Por qué no basta con obligarlos
La gratitud no es un modal, es una manera de mirar el mundo. Y como toda mirada, se aprende con el ejemplo y con la práctica, no con la presión. Un niño obligado a agradecer aprende a decir la palabra correcta; un niño que ve a sus adultos notar y nombrar lo bueno aprende a sentirla.
Además, la gratitud crece despacio. En los más pequeños apenas asoma; hacia los seis o siete años, cuando empiezan a entender que las cosas cuestan y que alguien las hizo por ellos, se vuelve más real.
Maneras sencillas de cultivarla
- Modélala en voz alta. “Qué rico que hoy hubo sol para jugar.” Cuando tú notas lo bueno, tu hijo aprende a notarlo.

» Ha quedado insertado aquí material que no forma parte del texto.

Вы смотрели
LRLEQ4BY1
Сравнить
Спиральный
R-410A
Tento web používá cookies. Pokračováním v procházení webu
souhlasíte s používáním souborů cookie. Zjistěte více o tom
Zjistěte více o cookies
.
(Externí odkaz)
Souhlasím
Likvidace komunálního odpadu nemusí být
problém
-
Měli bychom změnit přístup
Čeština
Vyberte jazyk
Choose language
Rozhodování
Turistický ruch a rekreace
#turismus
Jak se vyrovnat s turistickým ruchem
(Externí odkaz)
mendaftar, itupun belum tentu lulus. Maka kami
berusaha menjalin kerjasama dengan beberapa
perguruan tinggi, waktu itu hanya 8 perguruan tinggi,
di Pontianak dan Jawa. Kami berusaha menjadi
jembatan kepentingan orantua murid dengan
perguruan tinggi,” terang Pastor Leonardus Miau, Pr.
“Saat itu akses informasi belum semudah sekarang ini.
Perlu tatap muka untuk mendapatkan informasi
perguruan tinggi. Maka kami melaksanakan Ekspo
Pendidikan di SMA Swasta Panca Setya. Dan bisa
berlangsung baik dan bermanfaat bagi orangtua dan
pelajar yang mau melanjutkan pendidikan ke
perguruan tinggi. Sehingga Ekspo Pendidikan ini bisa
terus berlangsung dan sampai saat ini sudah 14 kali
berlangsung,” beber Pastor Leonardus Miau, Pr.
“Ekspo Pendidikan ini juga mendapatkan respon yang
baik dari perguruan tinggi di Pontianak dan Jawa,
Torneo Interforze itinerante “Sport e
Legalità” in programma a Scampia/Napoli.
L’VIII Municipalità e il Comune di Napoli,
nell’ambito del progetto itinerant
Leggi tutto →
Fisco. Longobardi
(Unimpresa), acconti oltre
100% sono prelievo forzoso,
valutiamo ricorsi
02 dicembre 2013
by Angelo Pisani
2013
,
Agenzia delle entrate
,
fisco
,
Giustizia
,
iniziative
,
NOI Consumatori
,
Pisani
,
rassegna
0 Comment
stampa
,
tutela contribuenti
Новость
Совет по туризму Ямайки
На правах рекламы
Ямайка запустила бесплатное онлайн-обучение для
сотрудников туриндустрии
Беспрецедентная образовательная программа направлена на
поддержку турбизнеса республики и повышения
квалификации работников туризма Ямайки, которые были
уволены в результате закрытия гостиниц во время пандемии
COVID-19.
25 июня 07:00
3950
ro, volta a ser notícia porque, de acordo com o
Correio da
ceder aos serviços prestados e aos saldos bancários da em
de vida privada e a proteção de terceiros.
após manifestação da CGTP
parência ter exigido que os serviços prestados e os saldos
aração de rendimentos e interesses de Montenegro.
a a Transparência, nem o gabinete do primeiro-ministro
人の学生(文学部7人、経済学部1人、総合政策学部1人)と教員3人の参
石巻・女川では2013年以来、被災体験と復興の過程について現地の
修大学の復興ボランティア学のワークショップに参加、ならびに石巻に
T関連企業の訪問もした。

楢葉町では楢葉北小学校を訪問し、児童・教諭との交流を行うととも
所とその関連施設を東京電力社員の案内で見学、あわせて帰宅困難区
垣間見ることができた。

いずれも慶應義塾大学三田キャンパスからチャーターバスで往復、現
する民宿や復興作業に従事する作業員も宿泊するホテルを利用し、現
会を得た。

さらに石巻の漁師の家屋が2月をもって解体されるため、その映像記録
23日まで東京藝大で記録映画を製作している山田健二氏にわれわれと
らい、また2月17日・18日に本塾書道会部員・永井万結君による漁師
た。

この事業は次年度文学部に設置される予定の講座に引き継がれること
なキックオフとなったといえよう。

- Sé específico. En lugar de “da las gracias”, prueba “díselo a la abuela: que te gustó mucho lo que cocinó”. Lo concreto se siente de verdad.
- Una rosa cada noche. En la cena o antes de dormir, cada uno cuenta una cosa buena del día. Tres minutos que cambian la mirada.
- Que ayuden a dar. Preparar un regalo, escribir una tarjeta, compartir algo suyo. Dar es la puerta de entrada a agradecer.
- No la fuerces cuando esté molesto. La gratitud no aparece a presión. Primero el sentimiento difícil; la gratitud llega después.
La llave para esta noche
Esta noche, en vez de preguntar “¿qué se dice?”, cuéntale a tu hijo una cosa por la que tú estás agradecido hoy —algo pequeño y real—. La gratitud se contagia mucho mejor de lo que se ordena.